Less than a month later, Mom died.

It's hard to believe that twenty years have passed.  I miss her more today than I did when she died.  Not a day goes by that I don't think about her, whether it be a memory we shared or her presence to discuss a problem or just to be able to share a story about my day or hear one about hers.  Had she lived she'd be eighty-four years old, with her eighty-fifth birthday being this November 25. 

Our Mom was my best friend, the woman who taught me to love music and literature, how to throw a baseball and how to bake.  There are those who would disbelieve the latter, but I can recall many hours in the kitchen learning little tricks about how to make pie crusts, how to bake certain cookies and what substitutes to use for certain ingredients.  Our sessions in the kitchen were what they were meant to be:  Mother-son bonding over food.  Mom always told us to be jacks of all trades.
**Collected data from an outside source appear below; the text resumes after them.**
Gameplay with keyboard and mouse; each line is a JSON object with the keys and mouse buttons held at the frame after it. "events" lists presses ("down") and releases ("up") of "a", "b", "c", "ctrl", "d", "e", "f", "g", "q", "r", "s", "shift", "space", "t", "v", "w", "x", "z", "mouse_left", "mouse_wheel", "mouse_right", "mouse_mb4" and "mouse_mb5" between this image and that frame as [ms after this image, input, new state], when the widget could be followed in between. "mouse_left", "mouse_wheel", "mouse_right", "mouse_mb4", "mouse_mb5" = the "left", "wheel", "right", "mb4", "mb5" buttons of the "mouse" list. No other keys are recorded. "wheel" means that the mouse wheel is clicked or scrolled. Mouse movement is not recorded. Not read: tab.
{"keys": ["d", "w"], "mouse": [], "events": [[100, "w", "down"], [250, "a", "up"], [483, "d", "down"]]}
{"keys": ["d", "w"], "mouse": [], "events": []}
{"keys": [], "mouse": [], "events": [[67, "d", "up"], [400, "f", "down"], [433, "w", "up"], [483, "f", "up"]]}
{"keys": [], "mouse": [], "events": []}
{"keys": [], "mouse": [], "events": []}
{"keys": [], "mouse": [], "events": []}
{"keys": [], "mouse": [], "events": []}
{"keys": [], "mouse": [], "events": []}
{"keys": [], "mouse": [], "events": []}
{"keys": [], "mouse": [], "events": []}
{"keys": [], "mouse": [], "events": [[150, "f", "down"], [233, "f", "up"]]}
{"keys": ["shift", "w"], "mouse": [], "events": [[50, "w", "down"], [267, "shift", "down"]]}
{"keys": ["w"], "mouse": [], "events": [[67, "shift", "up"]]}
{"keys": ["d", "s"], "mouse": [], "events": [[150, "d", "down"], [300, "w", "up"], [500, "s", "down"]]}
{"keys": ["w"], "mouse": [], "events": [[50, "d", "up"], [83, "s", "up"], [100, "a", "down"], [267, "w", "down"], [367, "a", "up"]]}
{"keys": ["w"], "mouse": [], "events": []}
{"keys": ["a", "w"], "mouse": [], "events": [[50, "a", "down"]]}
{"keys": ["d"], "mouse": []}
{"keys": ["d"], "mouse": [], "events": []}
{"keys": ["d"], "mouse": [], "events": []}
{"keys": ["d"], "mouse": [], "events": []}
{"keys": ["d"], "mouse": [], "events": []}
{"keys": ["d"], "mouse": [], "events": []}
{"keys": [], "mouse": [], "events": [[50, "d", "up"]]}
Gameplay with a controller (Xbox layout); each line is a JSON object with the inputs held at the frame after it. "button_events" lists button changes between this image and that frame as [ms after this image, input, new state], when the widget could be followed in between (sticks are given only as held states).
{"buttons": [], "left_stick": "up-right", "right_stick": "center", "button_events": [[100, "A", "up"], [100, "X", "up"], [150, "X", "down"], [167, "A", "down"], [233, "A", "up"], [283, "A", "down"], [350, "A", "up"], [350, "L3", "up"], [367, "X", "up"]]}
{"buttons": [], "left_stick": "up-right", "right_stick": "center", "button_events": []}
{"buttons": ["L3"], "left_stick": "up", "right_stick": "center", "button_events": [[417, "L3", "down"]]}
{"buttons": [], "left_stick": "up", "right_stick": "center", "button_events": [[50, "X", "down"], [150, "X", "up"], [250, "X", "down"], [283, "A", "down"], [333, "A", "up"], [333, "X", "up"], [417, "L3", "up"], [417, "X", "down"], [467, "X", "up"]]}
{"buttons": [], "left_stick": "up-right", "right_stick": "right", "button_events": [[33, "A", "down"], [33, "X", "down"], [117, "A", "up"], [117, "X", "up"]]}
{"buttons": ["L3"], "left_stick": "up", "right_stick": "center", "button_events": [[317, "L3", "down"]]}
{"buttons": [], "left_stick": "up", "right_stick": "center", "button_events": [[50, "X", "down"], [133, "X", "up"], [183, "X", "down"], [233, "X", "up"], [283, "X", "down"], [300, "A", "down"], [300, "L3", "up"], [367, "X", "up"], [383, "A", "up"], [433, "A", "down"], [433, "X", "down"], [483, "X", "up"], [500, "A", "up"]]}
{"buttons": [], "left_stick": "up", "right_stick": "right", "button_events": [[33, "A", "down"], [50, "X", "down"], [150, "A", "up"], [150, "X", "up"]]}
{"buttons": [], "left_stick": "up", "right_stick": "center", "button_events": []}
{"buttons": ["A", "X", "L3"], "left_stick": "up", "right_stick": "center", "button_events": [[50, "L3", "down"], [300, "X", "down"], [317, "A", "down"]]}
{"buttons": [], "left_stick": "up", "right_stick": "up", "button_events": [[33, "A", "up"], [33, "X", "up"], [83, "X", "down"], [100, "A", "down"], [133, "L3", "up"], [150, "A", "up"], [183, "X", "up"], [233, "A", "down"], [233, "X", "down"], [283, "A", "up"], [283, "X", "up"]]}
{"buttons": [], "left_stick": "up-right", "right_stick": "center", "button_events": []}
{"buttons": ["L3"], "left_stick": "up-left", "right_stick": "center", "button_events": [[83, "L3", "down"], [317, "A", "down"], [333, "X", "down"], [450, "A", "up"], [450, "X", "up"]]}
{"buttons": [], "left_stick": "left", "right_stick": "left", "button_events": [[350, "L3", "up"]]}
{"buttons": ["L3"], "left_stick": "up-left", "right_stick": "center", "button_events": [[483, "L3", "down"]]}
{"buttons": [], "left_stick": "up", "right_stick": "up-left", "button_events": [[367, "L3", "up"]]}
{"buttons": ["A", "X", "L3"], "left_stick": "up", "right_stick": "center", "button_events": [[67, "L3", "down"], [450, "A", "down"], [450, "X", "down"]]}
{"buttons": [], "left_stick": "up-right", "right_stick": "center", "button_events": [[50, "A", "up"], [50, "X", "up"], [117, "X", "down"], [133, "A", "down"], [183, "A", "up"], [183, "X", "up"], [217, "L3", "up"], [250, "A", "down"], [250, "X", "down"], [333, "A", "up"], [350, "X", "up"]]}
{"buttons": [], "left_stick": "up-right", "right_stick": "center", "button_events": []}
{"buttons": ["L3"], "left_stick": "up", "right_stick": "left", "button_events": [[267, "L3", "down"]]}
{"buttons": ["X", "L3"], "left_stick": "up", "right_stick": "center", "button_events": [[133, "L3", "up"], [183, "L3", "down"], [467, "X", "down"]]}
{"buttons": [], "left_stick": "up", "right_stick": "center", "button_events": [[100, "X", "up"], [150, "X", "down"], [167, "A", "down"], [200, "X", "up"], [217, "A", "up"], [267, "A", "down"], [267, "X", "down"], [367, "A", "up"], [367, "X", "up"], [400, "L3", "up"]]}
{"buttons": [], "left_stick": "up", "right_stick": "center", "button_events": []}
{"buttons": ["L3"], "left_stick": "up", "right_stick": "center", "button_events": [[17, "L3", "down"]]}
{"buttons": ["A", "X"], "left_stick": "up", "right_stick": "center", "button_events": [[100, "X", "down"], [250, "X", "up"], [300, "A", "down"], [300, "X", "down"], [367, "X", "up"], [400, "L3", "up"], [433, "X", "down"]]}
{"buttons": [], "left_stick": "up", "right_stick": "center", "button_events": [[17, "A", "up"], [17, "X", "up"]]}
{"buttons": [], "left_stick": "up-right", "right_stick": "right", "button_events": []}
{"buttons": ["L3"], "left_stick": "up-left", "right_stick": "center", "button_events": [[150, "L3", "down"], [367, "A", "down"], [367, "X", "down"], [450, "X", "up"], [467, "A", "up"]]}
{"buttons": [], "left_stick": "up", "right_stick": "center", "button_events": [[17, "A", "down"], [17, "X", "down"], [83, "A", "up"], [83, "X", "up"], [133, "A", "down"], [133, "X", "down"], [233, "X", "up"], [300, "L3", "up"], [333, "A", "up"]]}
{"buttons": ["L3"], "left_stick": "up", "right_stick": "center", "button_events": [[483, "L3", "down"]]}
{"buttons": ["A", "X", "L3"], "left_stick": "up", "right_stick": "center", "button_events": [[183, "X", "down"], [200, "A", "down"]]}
Consequently, I can not only cook but I can wash the dishes, too.

Mom was a gentle soul.  I rarely remember he raising her voice in anger, although there were times when I'd transgressed somehow that caused Mom to use every one of the three names she gave me and the one I added at confirmation to get my attention.  When I learned that she'd named me after a priest friend of hers, I only half-jokingly told her I knew why I had so much trouble with women:  I'd been named after a priest.  Thankfully, Mom had a good sense of humor.

As I got older and grew taller, I could tease Mom about her very normal but quite short for me height of 5'4".  Although she would fuss every time I called her by the title I'd bestowed on her, I think secretly she enjoyed being called Your Shortness.  At least it sounded regal.

When I graduated law school, I gave her my diploma.  I still don't have it.  That's fine.  Without her guidance and encouragement, law school would never have moved past dreaming.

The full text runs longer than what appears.